April 04, 2007
my nephew guy was going to teach this class
last september with a few fellow high school juniors.
but his illness made him too ill and he had to go and quietly die
i remember quite clearly in november the last time i hugged him you usually hug your nephews and nieces but this one was hugging me with his skinny strong arms, hugging me much better than i could hug him we said goodbye and see you soon see you soon see you soon
Goddesses, Chariots and Pyramids!
Facilitators: Nova students Guy Robichaud, Michael Faigenblum and Mike Kohn along with Nova instructor Joe Szwaja
Meeting Times: Tu, Th 10:15-11:45 plus at least 4 Friday field trips during the course of the semester.
Credit: .5 Any Type of World History Credit; Honors and extra credit also available
Prerequisites and Level: This is a mid level class open to students with an interest in exploring what our early human ancestors were like.
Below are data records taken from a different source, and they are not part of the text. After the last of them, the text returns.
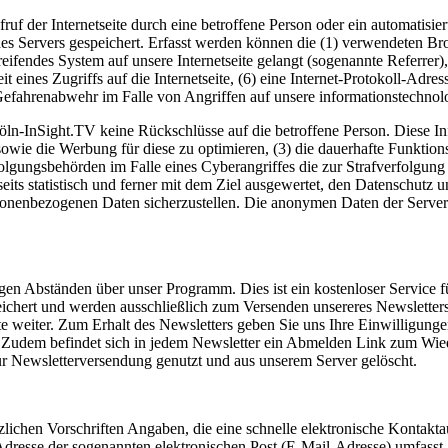
fruf der Internetseite durch eine betroffene Person oder ein automatis
es Servers gespeichert. Erfasst werden können die (1) verwendeten B
reifendes System auf unsere Internetseite gelangt (sogenannte Referrer
t eines Zugriffs auf die Internetseite, (6) eine Internet-Protokoll-Adre
 Gefahrenabwehr im Falle von Angriffen auf unsere informationstechno
ln-InSight.TV keine Rückschlüsse auf die betroffene Person. Diese Inf
ite sowie die Werbung für diese zu optimieren, (3) die dauerhafte Funkt
rfolgungsbehörden im Falle eines Cyberangriffes die zur Strafverfolgu
its statistisch und ferner mit dem Ziel ausgewertet, den Datenschutz
ersonenbezogenen Daten sicherzustellen. Die anonymen Daten der Server
gen Abständen über unser Programm. Dies ist ein kostenloser Service 
chert und werden ausschließlich zum Versenden unsereres Newsletters
weiter. Zum Erhalt des Newsletters geben Sie uns Ihre Einwilligungen fr
z. Zudem befindet sich in jedem Newsletter ein Abmelden Link zum Wie
r Newsletterversendung genutzt und aus unserem Server gelöscht.
tzlichen Vorschriften Angaben, die eine schnelle elektronische Konta
resse der sogenannten elektronischen Post (E-Mail-Adresse) umfasst.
Description: Were early humans peaceful or violent, egalitarian or male dominant? How did people dress and eat, what were their every day lives like? Why did great civilizations rise and fall during the first chapters or our human story, what was the same and different about the ancient world as compared to our own, in which ancient society would you prefer to live? How do the patterns and discoveries set forth in the ancient world continue to influence us today? These are a few of the key issues that we will grapple with during this class concerning our early human ancestors.
Although the facilitators have particular issues we want to explore, we will agree on the themes and key questions democratically as a class. Tentatively, the class will be divided into four units 1) human beginnings, hunter gathers and the emergence of agriculture, 2) the rise of “civilization” city states and empires in different parts of the world 3) the interaction of different culture areas and the fall of civilizations and 4) sources and lasting legacies of the ancient world’s great culture areas.
This class will provide lots of room for students to explore interests and topics of interest, while building the skills of historical inquiry. It should prove to be an adventure of exploration and student staff collaboration, one that will challenge all who participate to look at things in a new way.